The ban by Kenya on the importation of Ugandan sugar is hurting the business, Uganda National Chamber of Commerce and Industries – UNCCI has revealed. Sundeep Mohanty, the Vice president of UNCCI says that the effect of the ban, which has been in place since December 2012 has started spreading to other sectors beyond the sugar industry.
Mohanty however, says that government has sent a team to Kenya to help seek an end to the ban adding that, Uganda Revenue Authority also sent a team to the Uganda-Kenyan border to verify the situation and establish the quantity of goods being held at the border.
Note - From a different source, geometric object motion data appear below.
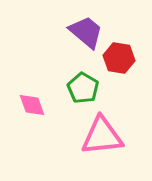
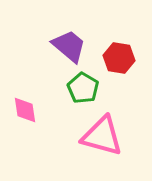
purple trapezoid: moved 17 px left, 14 px down
pink diamond: moved 7 px left, 5 px down; rotated 12 degrees clockwise
pink triangle: rotated 21 degrees clockwise
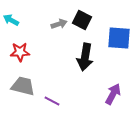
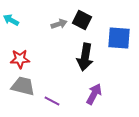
red star: moved 7 px down
purple arrow: moved 19 px left
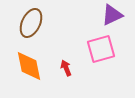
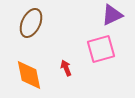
orange diamond: moved 9 px down
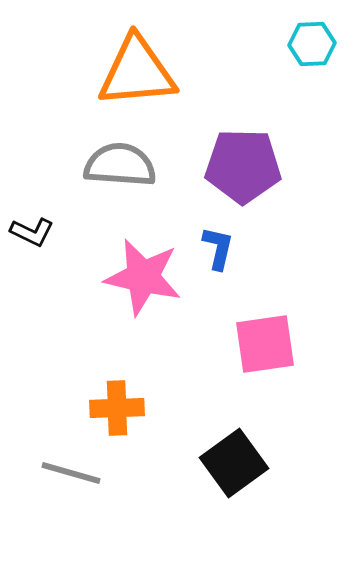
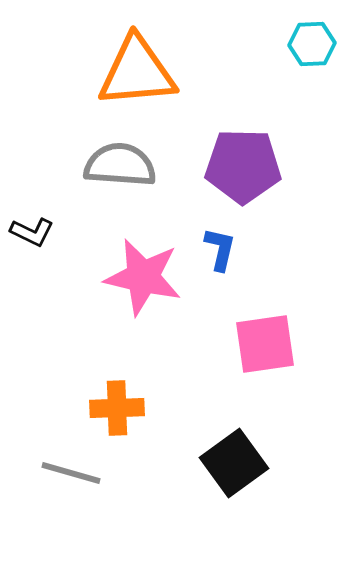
blue L-shape: moved 2 px right, 1 px down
Mohanty fears that if allowed to continue, the ban would set a bad precedent among the East African community member countries who are supposed to enjoy free movement of goods and services.
He says Uganda National Chambers of Commerce and Industry is piling pressure on the government to quickly help end the impasse, which he said was causing worry among Ugandan traders. Mohanty says there has been no clear explanation from the Kenyan authorities over the ban.
Monanty explained that a wide section of the business community ranging from sugar cane farmers, producers and traders who have been seeking to expand their capacity to target the East African market have been hit by the ban. In 2009, five countries comprising Uganda, Kenya, Burundi, Rwanda and Tanzania signed a protocol on the establishment of the East African Community Common Market, which became operational on 1 July 2010.
The common market provides for free movement of goods, labor, services and capital. This is aimed at boosting trade, investments and increasing productivity across the region.